Before-and-after change records:
=-=-=-=-=

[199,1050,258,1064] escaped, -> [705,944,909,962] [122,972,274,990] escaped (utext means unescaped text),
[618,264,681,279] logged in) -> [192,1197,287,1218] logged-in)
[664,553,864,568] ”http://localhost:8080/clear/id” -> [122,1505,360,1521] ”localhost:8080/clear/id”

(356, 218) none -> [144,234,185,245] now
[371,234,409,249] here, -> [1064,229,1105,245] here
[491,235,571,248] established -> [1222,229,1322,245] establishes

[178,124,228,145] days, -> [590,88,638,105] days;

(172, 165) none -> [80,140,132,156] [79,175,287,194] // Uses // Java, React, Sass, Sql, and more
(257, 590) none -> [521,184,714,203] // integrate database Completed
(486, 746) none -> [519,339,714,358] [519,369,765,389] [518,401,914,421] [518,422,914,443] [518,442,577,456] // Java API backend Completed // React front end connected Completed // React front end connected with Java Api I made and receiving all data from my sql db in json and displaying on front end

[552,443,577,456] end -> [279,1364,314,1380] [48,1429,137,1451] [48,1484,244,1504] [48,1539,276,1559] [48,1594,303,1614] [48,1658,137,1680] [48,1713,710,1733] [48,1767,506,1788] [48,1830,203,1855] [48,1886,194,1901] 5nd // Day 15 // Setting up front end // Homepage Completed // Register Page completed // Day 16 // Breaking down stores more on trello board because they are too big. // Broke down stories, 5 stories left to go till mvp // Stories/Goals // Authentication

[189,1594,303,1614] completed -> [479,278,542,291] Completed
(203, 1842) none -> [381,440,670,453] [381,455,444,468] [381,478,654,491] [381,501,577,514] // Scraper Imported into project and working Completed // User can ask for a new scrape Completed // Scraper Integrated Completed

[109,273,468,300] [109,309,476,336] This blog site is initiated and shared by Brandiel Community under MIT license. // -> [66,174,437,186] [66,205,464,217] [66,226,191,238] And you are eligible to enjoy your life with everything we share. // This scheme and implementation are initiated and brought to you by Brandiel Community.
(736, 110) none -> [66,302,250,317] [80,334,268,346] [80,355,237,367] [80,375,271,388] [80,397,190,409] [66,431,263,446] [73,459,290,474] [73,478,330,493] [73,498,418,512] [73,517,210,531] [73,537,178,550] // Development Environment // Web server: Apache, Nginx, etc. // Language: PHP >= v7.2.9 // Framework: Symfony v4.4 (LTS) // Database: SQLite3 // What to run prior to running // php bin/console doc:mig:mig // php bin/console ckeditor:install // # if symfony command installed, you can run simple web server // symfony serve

=-=-=-=-=

▶ [WHAT YOU ARE ASKED TO DO]
Output the records above precisely.

▶ [EXERCISE RESULT]
[199,1050,258,1064] escaped, -> [705,944,909,962] [122,972,274,990] escaped (utext means unescaped text),
[618,264,681,279] logged in) -> [192,1197,287,1218] logged-in)
[664,553,864,568] ”http://localhost:8080/clear/id” -> [122,1505,360,1521] ”localhost:8080/clear/id”

(356, 218) none -> [144,234,185,245] now
[371,234,409,249] here, -> [1064,229,1105,245] here
[491,235,571,248] established -> [1222,229,1322,245] establishes

[178,124,228,145] days, -> [590,88,638,105] days;

(172, 165) none -> [80,140,132,156] [79,175,287,194] // Uses // Java, React, Sass, Sql, and more
(257, 590) none -> [521,184,714,203] // integrate database Completed
(486, 746) none -> [519,339,714,358] [519,369,765,389] [518,401,914,421] [518,422,914,443] [518,442,577,456] // Java API backend Completed // React front end connected Completed // React front end connected with Java Api I made and receiving all data from my sql db in json and displaying on front end

[552,443,577,456] end -> [279,1364,314,1380] [48,1429,137,1451] [48,1484,244,1504] [48,1539,276,1559] [48,1594,303,1614] [48,1658,137,1680] [48,1713,710,1733] [48,1767,506,1788] [48,1830,203,1855] [48,1886,194,1901] 5nd // Day 15 // Setting up front end // Homepage Completed // Register Page completed // Day 16 // Breaking down stores more on trello board because they are too big. // Broke down stories, 5 stories left to go till mvp // Stories/Goals // Authentication

[189,1594,303,1614] completed -> [479,278,542,291] Completed
(203, 1842) none -> [381,440,670,453] [381,455,444,468] [381,478,654,491] [381,501,577,514] // Scraper Imported into project and working Completed // User can ask for a new scrape Completed // Scraper Integrated Completed

[109,273,468,300] [109,309,476,336] This blog site is initiated and shared by Brandiel Community under MIT license. // -> [66,174,437,186] [66,205,464,217] [66,226,191,238] And you are eligible to enjoy your life with everything we share. // This scheme and implementation are initiated and brought to you by Brandiel Community.
(736, 110) none -> [66,302,250,317] [80,334,268,346] [80,355,237,367] [80,375,271,388] [80,397,190,409] [66,431,263,446] [73,459,290,474] [73,478,330,493] [73,498,418,512] [73,517,210,531] [73,537,178,550] // Development Environment // Web server: Apache, Nginx, etc. // Language: PHP >= v7.2.9 // Framework: Symfony v4.4 (LTS) // Database: SQLite3 // What to run prior to running // php bin/console doc:mig:mig // php bin/console ckeditor:install // # if symfony command installed, you can run simple web server // symfony serve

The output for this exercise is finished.